Below are entries; copy exactly the lines from the one with "right wrist: (595, 234, -29)" through the one with "left ankle: (614, 382, 6)", both included, and leave out the rest.

*** Opening Given records ***

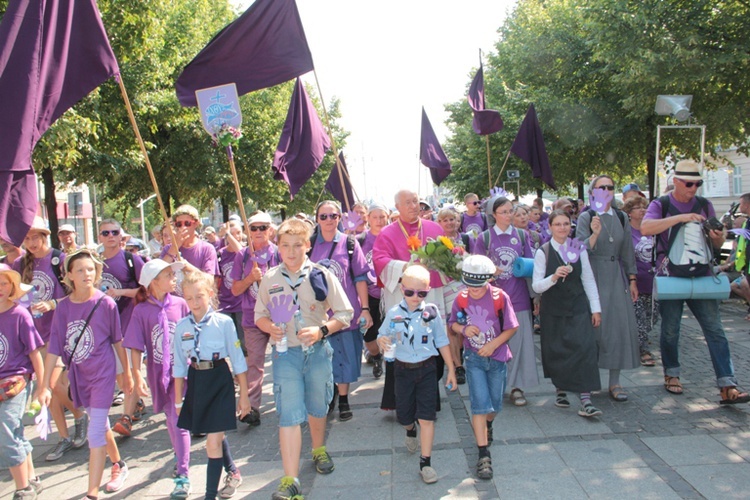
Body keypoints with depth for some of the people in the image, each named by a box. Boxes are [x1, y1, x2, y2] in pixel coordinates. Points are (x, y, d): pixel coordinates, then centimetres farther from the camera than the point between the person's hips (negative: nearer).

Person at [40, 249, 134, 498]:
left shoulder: (106, 304, -13)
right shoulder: (63, 307, -6)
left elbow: (118, 341, -3)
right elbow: (54, 347, -4)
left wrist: (126, 372, 5)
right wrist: (45, 385, -4)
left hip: (102, 374, -4)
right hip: (79, 376, 4)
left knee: (95, 433, -4)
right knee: (101, 425, 21)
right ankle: (119, 465, 44)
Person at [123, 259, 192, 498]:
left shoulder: (180, 304, -5)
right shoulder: (141, 310, -7)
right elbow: (135, 347, -4)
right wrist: (137, 376, -8)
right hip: (158, 373, 2)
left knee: (179, 420, -5)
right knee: (171, 419, 19)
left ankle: (183, 476, 1)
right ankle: (180, 458, 43)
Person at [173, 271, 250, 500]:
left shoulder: (224, 322, -11)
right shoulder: (181, 326, 0)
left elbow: (237, 360, -5)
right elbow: (179, 365, 7)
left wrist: (244, 395, -2)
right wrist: (178, 400, 9)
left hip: (220, 382, -4)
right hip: (195, 383, 4)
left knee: (213, 443, -4)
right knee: (216, 435, 20)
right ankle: (232, 472, 46)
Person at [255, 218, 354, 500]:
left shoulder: (321, 276, -6)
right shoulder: (270, 279, -1)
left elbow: (345, 314, -4)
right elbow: (259, 315, 9)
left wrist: (321, 330, -19)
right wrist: (270, 327, -13)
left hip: (318, 351, 1)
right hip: (285, 353, 0)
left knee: (317, 407, 18)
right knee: (289, 415, -4)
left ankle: (319, 450, 46)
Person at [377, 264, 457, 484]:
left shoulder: (432, 311, -7)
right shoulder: (393, 313, -6)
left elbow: (442, 342, 2)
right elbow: (382, 336, 0)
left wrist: (451, 370, 4)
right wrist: (381, 342, -26)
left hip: (426, 369, -1)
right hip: (403, 369, 1)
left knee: (426, 416, -3)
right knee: (403, 415, 13)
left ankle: (425, 462, 7)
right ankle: (411, 431, 49)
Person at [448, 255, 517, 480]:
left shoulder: (500, 297, -15)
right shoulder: (461, 299, -8)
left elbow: (511, 328, -8)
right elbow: (452, 324, 5)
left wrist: (493, 344, -19)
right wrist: (464, 329, -17)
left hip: (497, 357, 0)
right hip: (474, 358, 0)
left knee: (494, 405, 15)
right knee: (480, 405, -6)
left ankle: (487, 425, 49)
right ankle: (484, 455, 0)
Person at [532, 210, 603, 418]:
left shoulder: (579, 249, 4)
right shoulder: (543, 252, -4)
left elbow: (589, 280, 8)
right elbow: (536, 285, -8)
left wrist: (595, 308, 5)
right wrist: (554, 277, -26)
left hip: (578, 308, 1)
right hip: (553, 309, -1)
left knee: (584, 348, -11)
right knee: (556, 351, 6)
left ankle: (586, 401, -10)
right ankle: (561, 391, 28)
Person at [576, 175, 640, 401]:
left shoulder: (621, 218, 9)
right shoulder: (586, 218, -3)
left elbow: (628, 251, 13)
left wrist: (632, 279, 10)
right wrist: (595, 234, -29)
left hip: (616, 277, 4)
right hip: (593, 277, -4)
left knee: (620, 325, -1)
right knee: (594, 325, -3)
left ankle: (614, 382, 6)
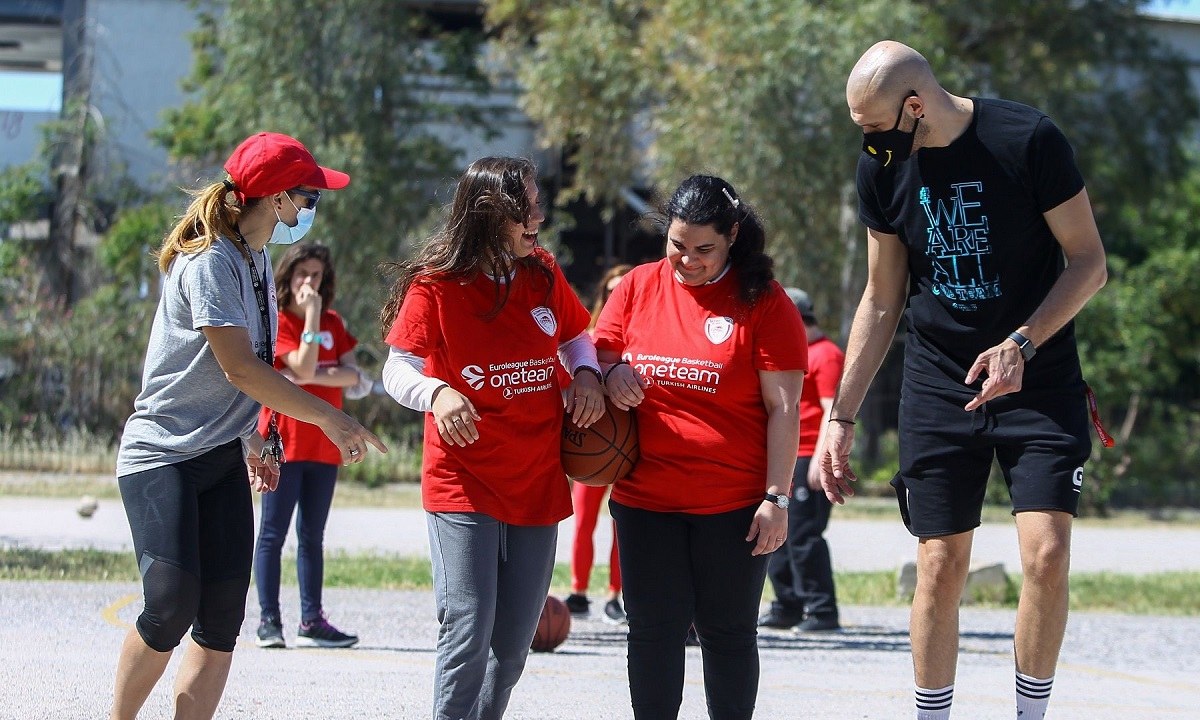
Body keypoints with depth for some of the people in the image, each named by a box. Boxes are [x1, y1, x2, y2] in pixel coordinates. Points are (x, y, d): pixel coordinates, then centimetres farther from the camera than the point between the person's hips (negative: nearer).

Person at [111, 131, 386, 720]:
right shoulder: (210, 261, -16)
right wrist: (330, 419, -15)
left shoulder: (255, 262, 12)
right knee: (173, 600, -19)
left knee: (222, 616, -3)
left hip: (223, 456, 9)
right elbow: (239, 368, -20)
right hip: (163, 454, -9)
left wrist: (251, 438, 18)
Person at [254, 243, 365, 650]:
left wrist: (313, 376, -13)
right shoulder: (278, 322, -5)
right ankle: (269, 621, -4)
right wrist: (311, 315, -19)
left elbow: (353, 375, 2)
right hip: (285, 439, -6)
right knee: (273, 533, -4)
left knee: (312, 536, 9)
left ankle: (311, 622, 11)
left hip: (324, 444, 6)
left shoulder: (333, 323, 12)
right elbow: (304, 367, -19)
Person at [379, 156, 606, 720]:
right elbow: (398, 370, -12)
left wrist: (585, 373, -1)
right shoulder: (436, 285, -9)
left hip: (537, 484, 5)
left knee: (512, 647, 8)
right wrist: (437, 393, -34)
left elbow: (574, 336, 22)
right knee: (468, 633, -15)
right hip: (464, 487, -5)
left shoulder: (543, 275, 6)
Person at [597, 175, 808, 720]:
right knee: (654, 632, 4)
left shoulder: (762, 302, -4)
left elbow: (783, 406, -5)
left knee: (728, 632, 5)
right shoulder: (638, 287, 6)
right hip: (645, 499, 3)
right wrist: (609, 374, -10)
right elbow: (597, 356, 16)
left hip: (735, 506, -3)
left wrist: (776, 497, -11)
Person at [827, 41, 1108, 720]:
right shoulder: (883, 167, -2)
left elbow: (1089, 262, -9)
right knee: (940, 565, -1)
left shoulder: (1028, 141, -16)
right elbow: (882, 299, 9)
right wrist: (842, 416, 7)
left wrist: (1021, 344, -23)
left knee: (1047, 551, -15)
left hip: (1039, 380, -3)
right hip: (937, 387, 3)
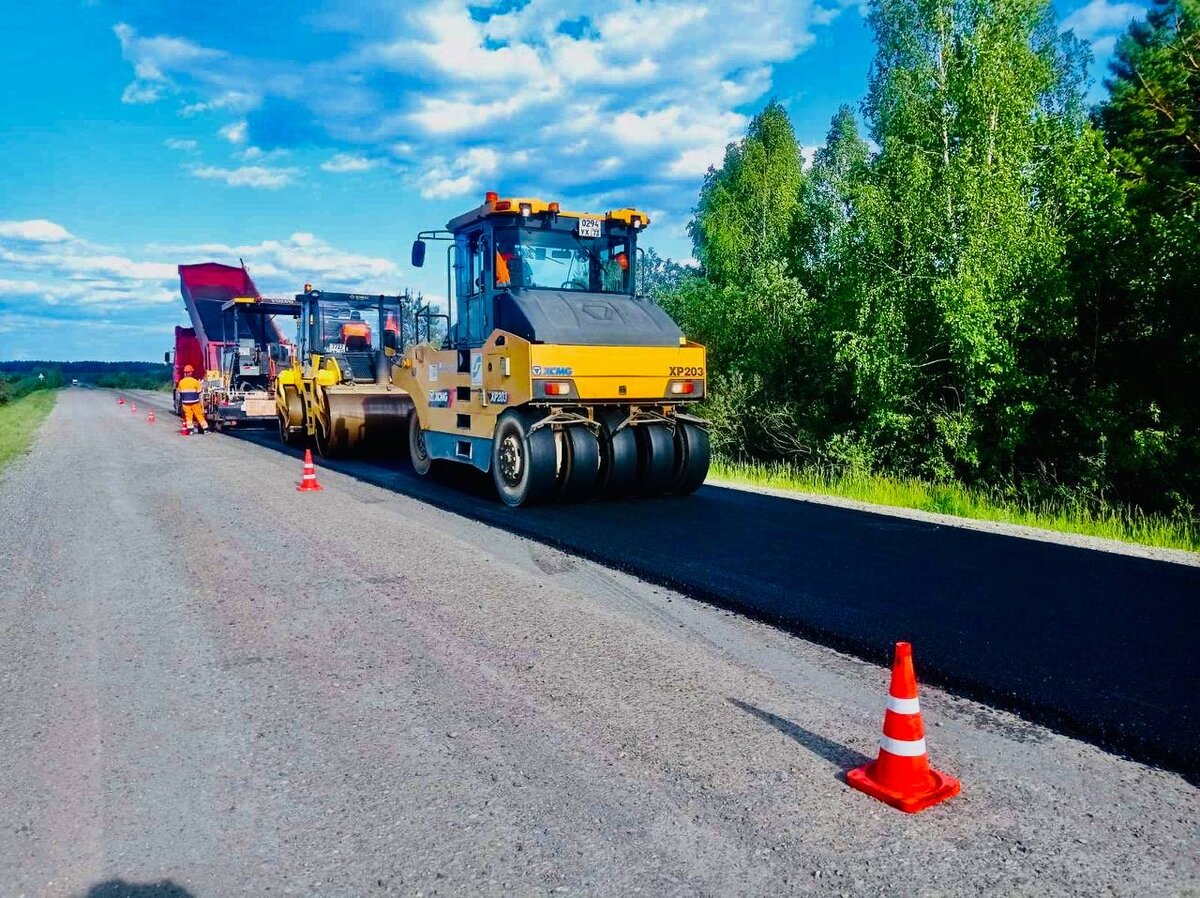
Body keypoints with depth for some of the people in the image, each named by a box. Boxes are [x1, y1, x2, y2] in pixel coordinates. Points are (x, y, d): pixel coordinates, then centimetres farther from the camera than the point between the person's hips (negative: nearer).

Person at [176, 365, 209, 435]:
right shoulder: (195, 381, -10)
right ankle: (205, 429, 6)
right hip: (195, 403, -2)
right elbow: (199, 393, -5)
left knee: (188, 416, 8)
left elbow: (179, 393, 10)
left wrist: (180, 402, 22)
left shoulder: (181, 382, 1)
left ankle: (190, 429, 4)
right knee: (199, 415, 3)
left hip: (185, 403, 3)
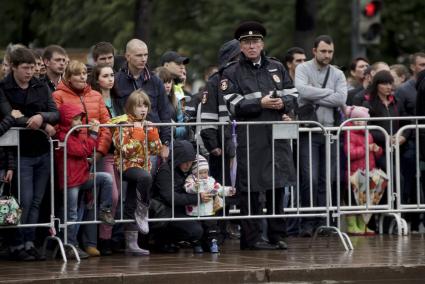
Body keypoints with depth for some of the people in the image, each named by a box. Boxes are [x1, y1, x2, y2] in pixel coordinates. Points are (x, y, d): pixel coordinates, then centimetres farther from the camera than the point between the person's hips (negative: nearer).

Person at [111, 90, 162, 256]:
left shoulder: (146, 125, 13)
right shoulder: (123, 123, -8)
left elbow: (156, 149, 9)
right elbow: (126, 150, -17)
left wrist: (152, 131, -3)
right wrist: (137, 132, -17)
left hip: (143, 166, 6)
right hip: (127, 165, -6)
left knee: (131, 208, 7)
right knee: (145, 178, -38)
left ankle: (131, 244, 8)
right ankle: (142, 211, -19)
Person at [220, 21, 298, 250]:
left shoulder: (277, 68, 15)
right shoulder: (232, 73, 2)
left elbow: (293, 95, 14)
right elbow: (232, 105, -10)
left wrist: (283, 102, -8)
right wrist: (260, 104, -18)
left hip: (277, 135, 5)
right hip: (249, 139, -4)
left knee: (277, 186, 8)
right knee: (251, 188, -5)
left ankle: (276, 235, 16)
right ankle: (251, 237, 0)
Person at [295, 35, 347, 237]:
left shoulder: (338, 74, 11)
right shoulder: (303, 69, 3)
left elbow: (341, 99, -5)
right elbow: (302, 90, -17)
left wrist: (315, 98, -8)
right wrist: (329, 92, -7)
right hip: (308, 131, -3)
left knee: (326, 180, 4)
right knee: (310, 178, -10)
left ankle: (322, 223, 8)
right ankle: (307, 223, -4)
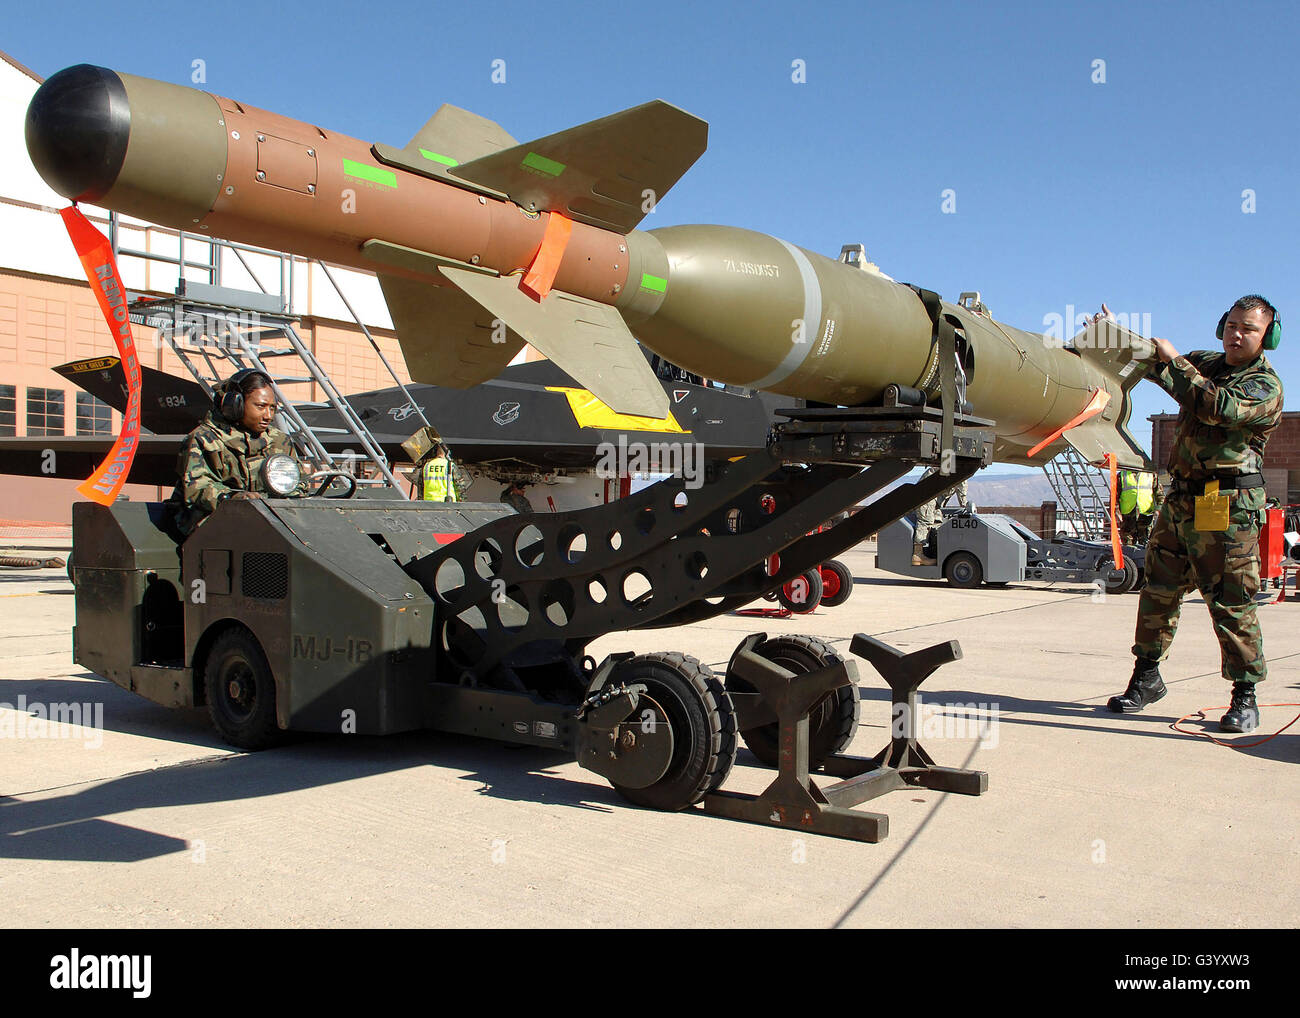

*** Closing Given records ***

• **Answer space**
right wrist: (595, 234, -29)
left hip: (616, 277, 4)
right hip: (593, 277, -4)
left knee: (620, 325, -1)
right knee: (594, 325, -3)
left ankle: (614, 382, 6)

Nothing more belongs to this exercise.